Google Android applications require accepting privileges grant.
depending on application privileges vary.
certain programs require access to phone's features as calling others despite user's knowledge or user's will at user's cost.
other require writing or reading data, that also pose risk of data loss or change etc ...
generally every privilege is a risk, the less requirements application has the better, safer for user.
in theory data access could be split into more of more specific, detailed privileges but this requires more learning by users costing them time & perhaps sanity, at least to certain extent.
the less code the better.
i think that smartphones are so advanced technology (UFO in itself for me) that i don't have time of life to understand them completely, there are patches & versions updates as well that complicate matter, making it stressful race against time.
i've written software for android phone that is simple as possible, i've wrote it to not harm, i can't guarantee that someone didn't tamper with it afterwards, modifying it's behavior.
every piece of software on computer system or phone, etc ... poses extra threat to user.
we don't know how our software works, as it uses services of operating system & hardware that we do not understand fully, there are patches & updates as well.

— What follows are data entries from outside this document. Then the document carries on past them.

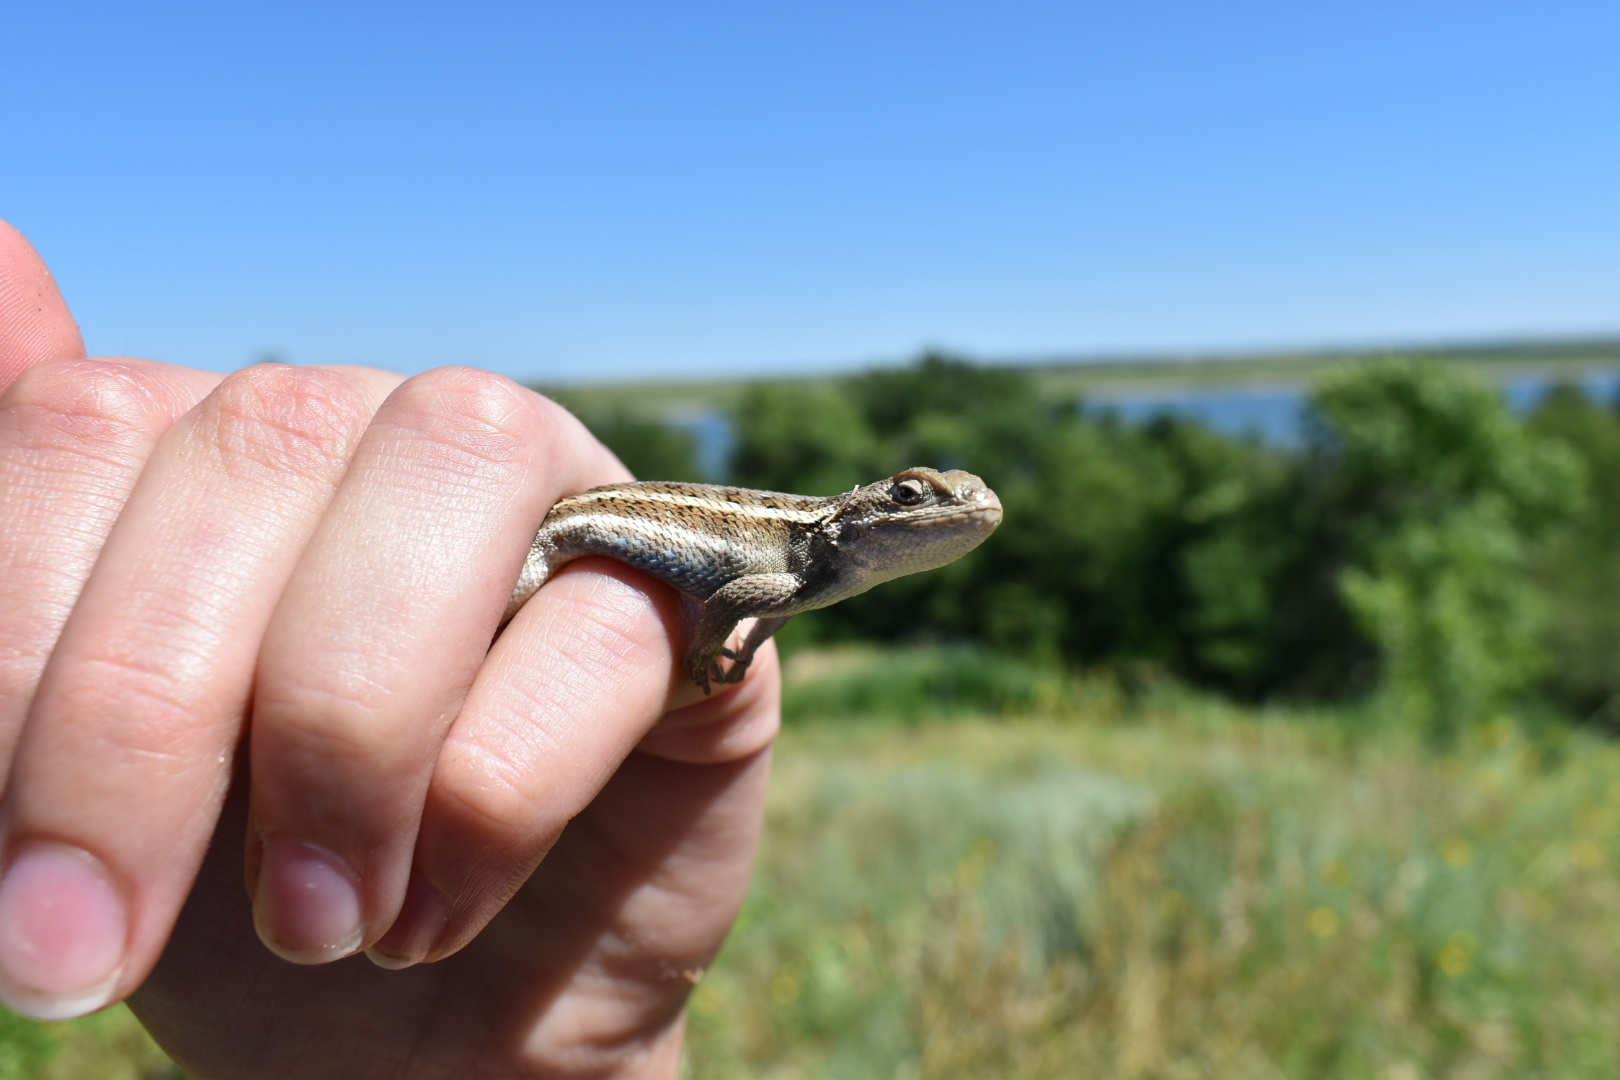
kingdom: Animalia
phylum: Chordata
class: Squamata
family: Phrynosomatidae
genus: Sceloporus
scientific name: Sceloporus consobrinus
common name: Southern prairie lizard
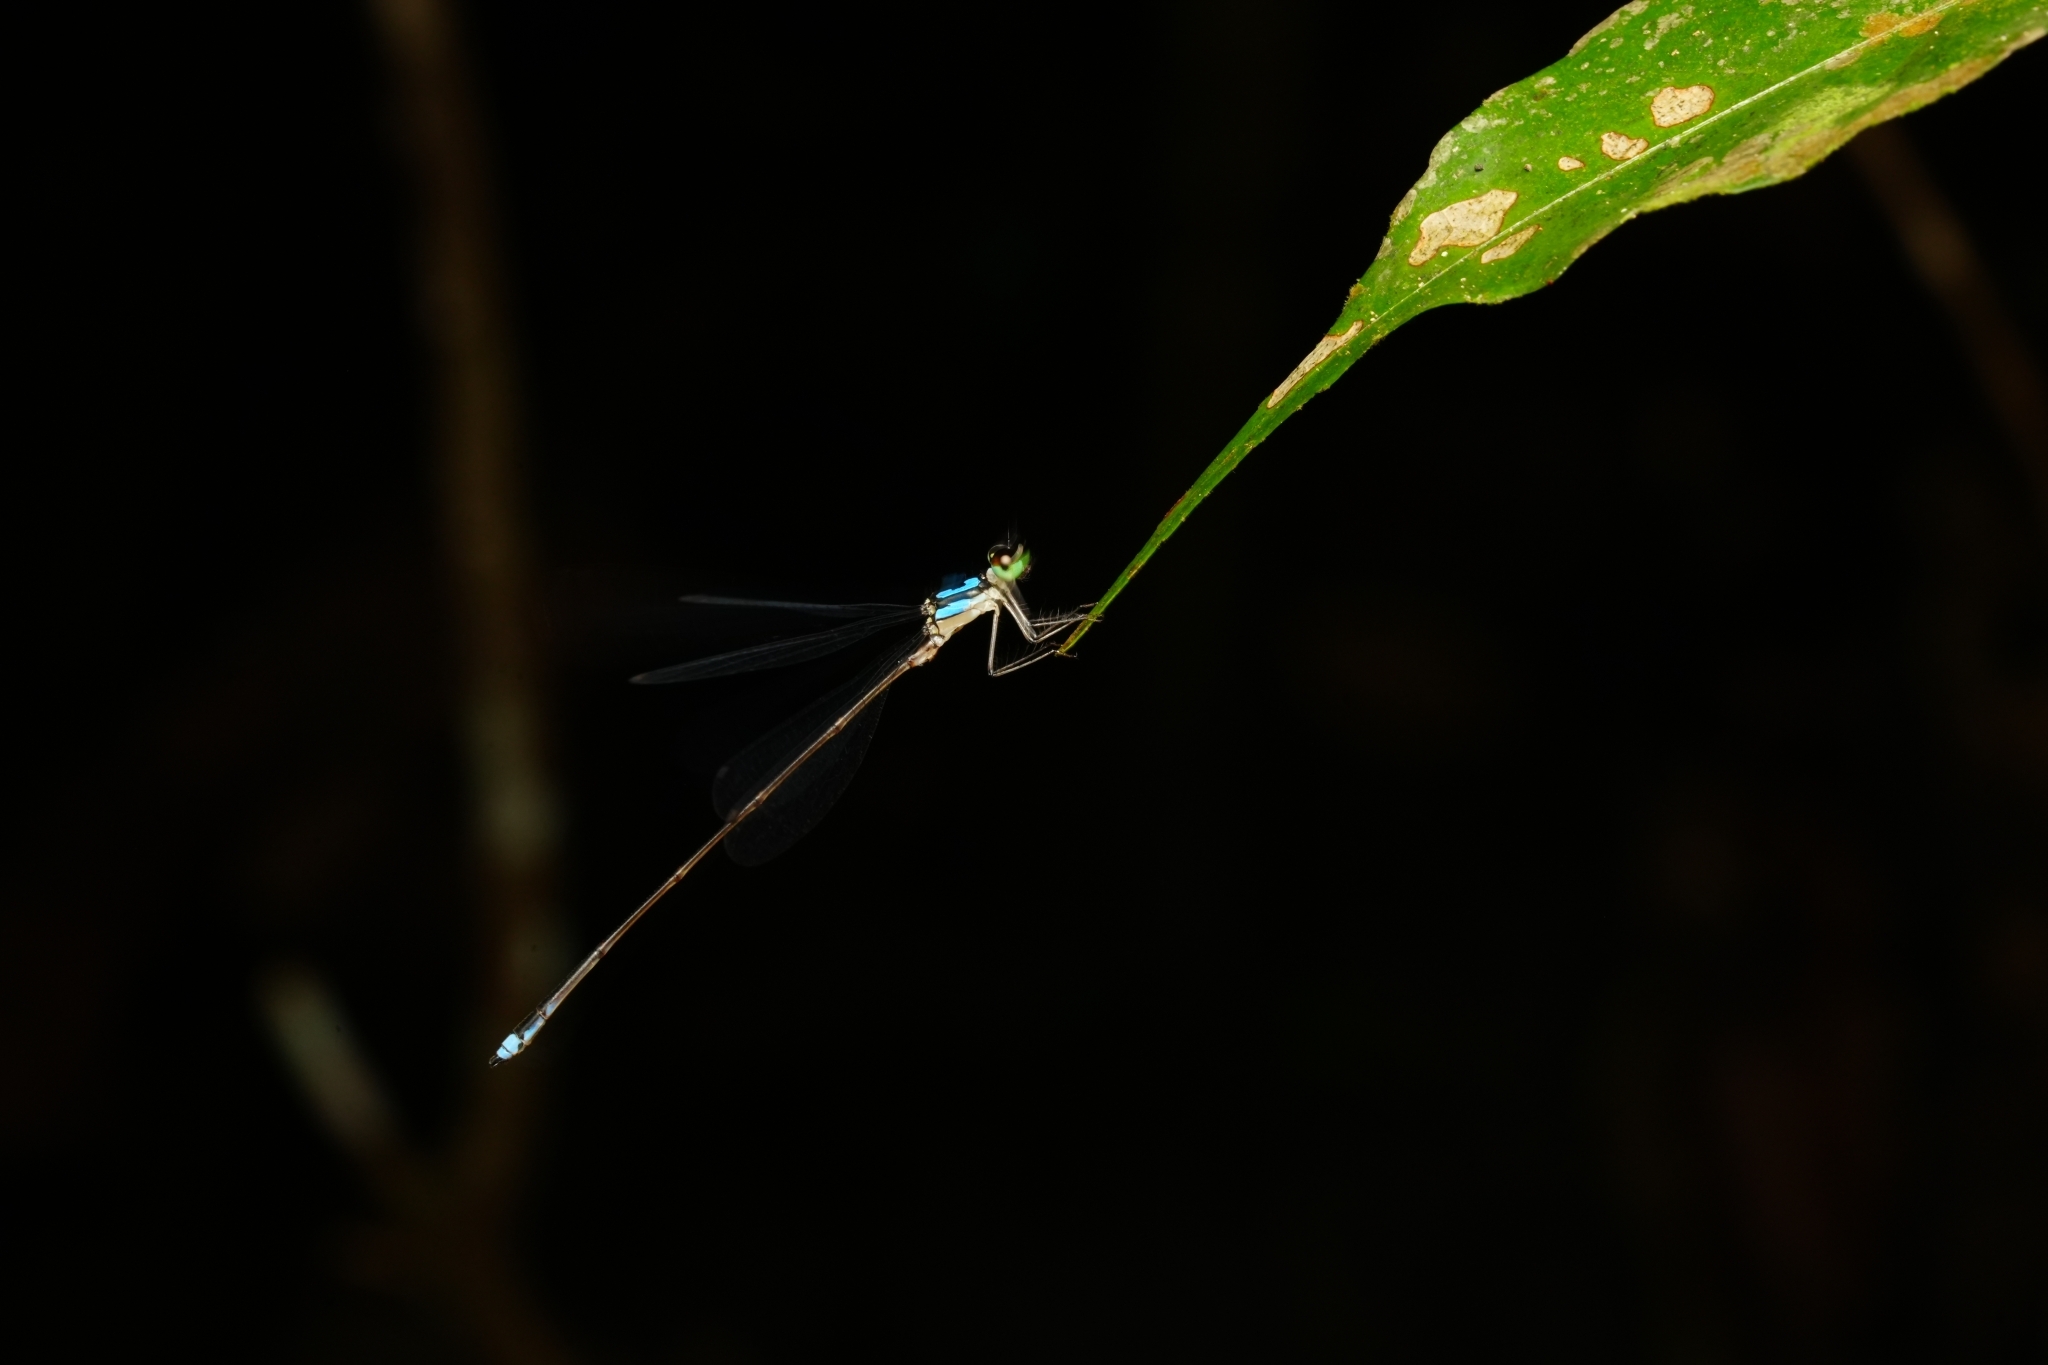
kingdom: Animalia
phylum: Arthropoda
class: Insecta
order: Odonata
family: Platycnemididae
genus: Coeliccia
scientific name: Coeliccia octogesima
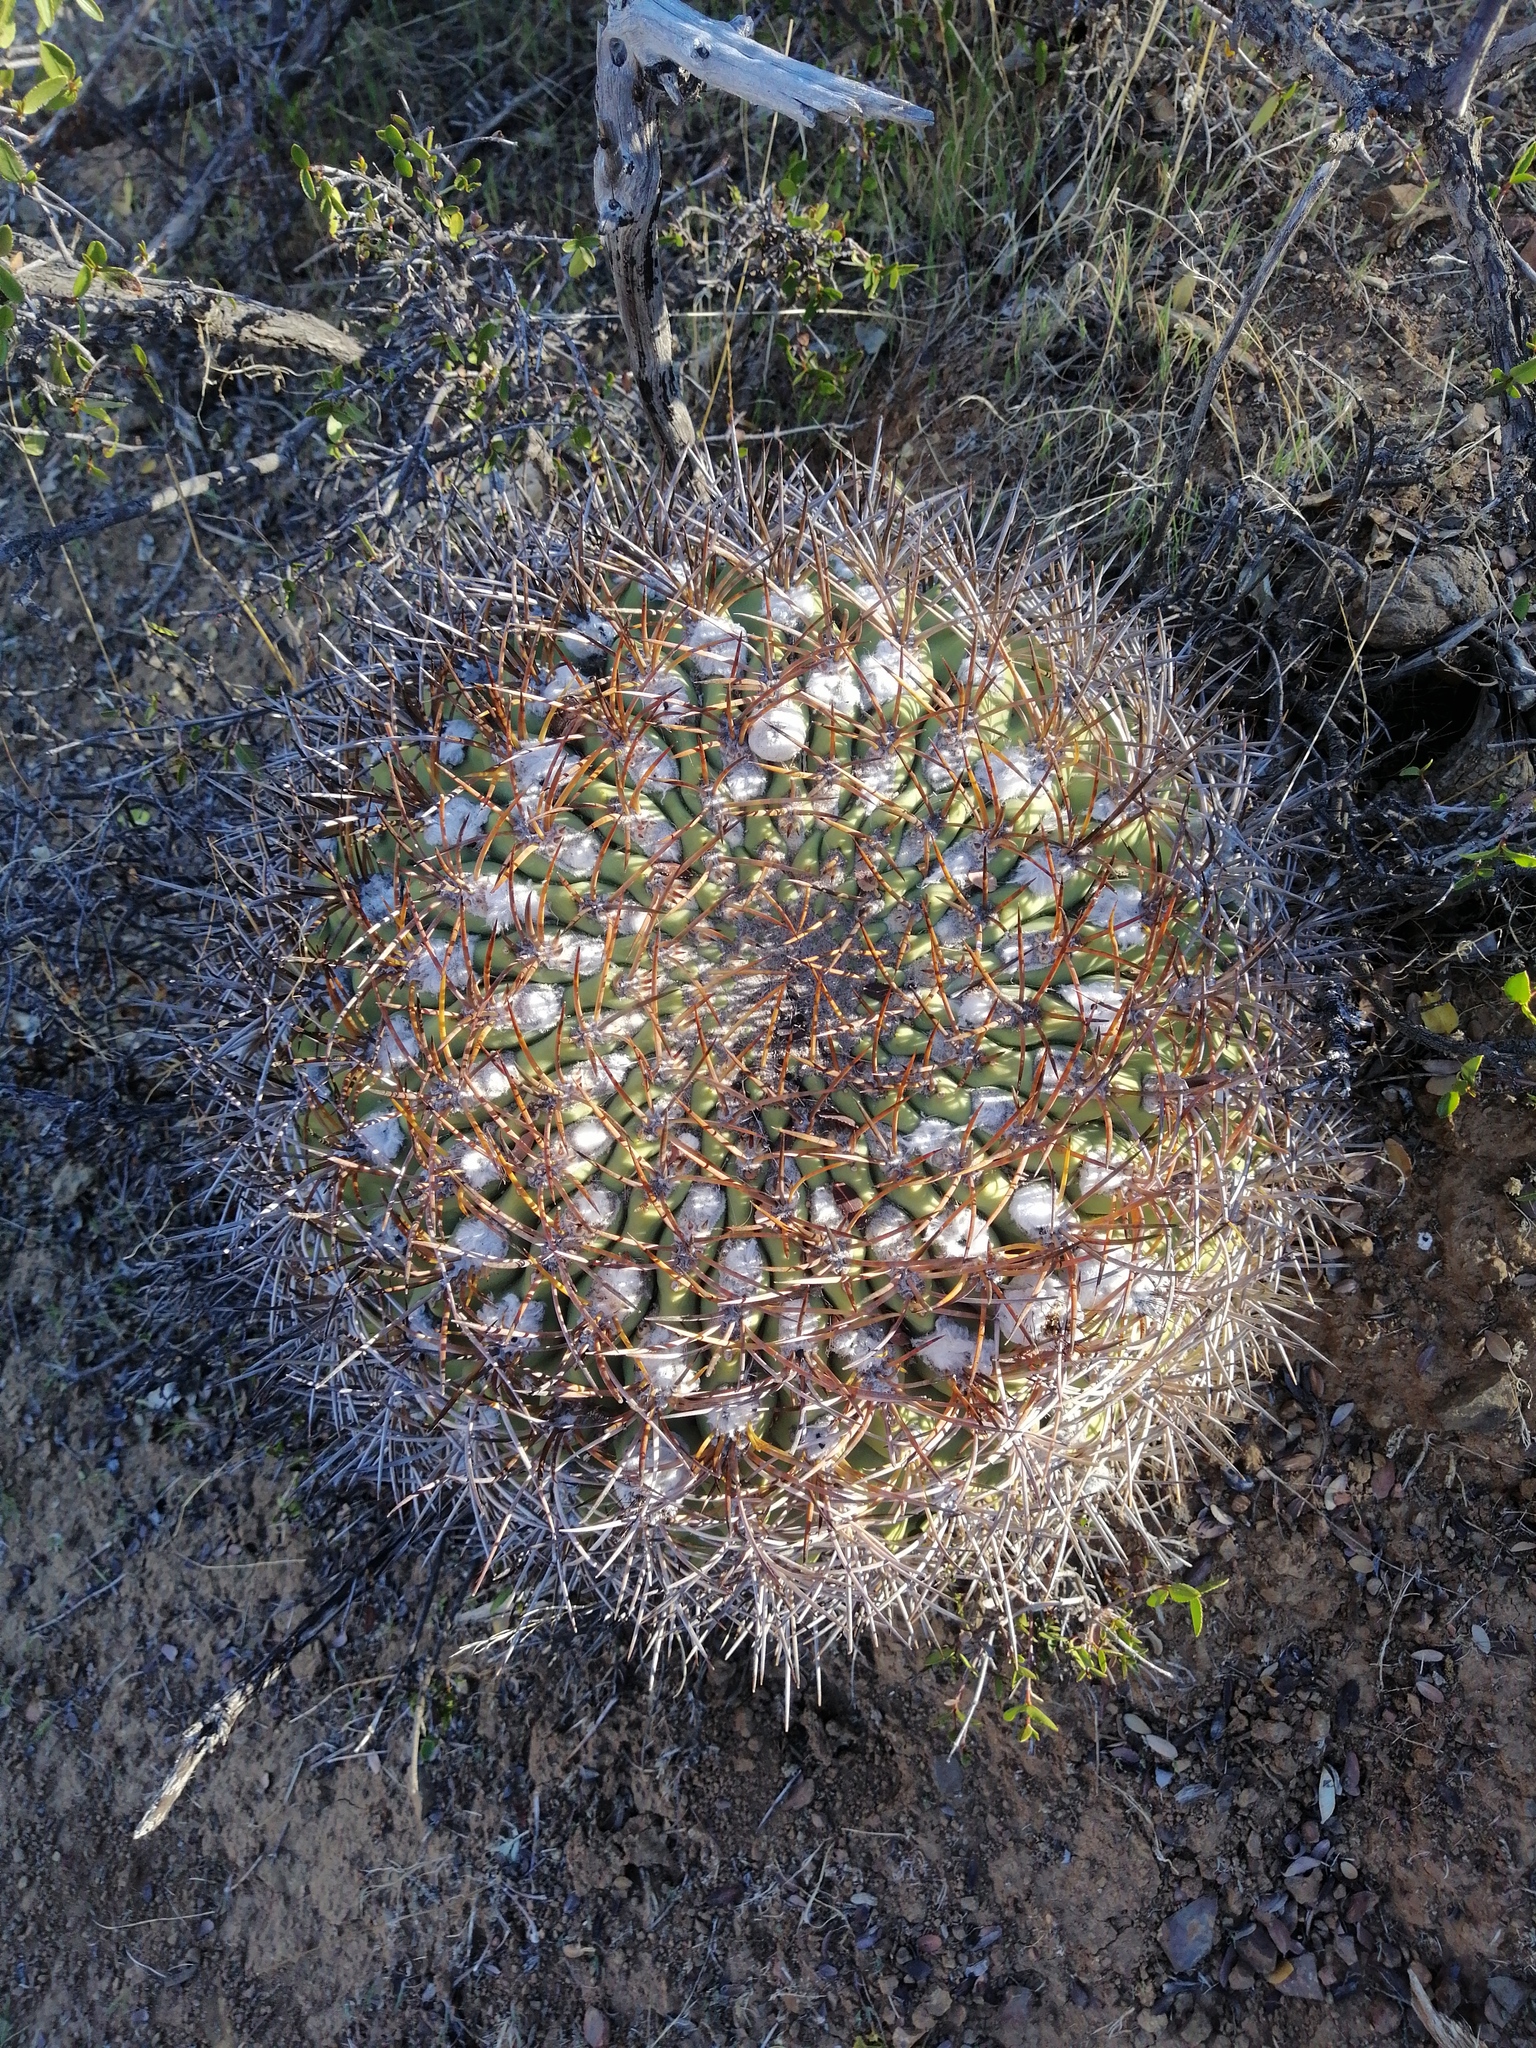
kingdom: Plantae
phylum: Tracheophyta
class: Magnoliopsida
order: Caryophyllales
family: Cactaceae
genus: Eriosyce
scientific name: Eriosyce aurata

sometimes software is hacked, but 'a top-down business decision' can also activate hidden features of a device as smartphone or computer system as well, for example code parts that breaks it or modifies behavior. because of software integration, communication & service design, perhaps more.
software can be quite selective as to what services or content it serves to certain people, for example there can be conditional instruction 'if' used with IP address of a computer system that decides what to serve certain user(s) when or if at all.
there are many more options as well.
i've wrote Mala Android Smartphone Software for counting Mantras or Prostrations.
i don't guarantee anything, feel free to use or not, at Your own Risk.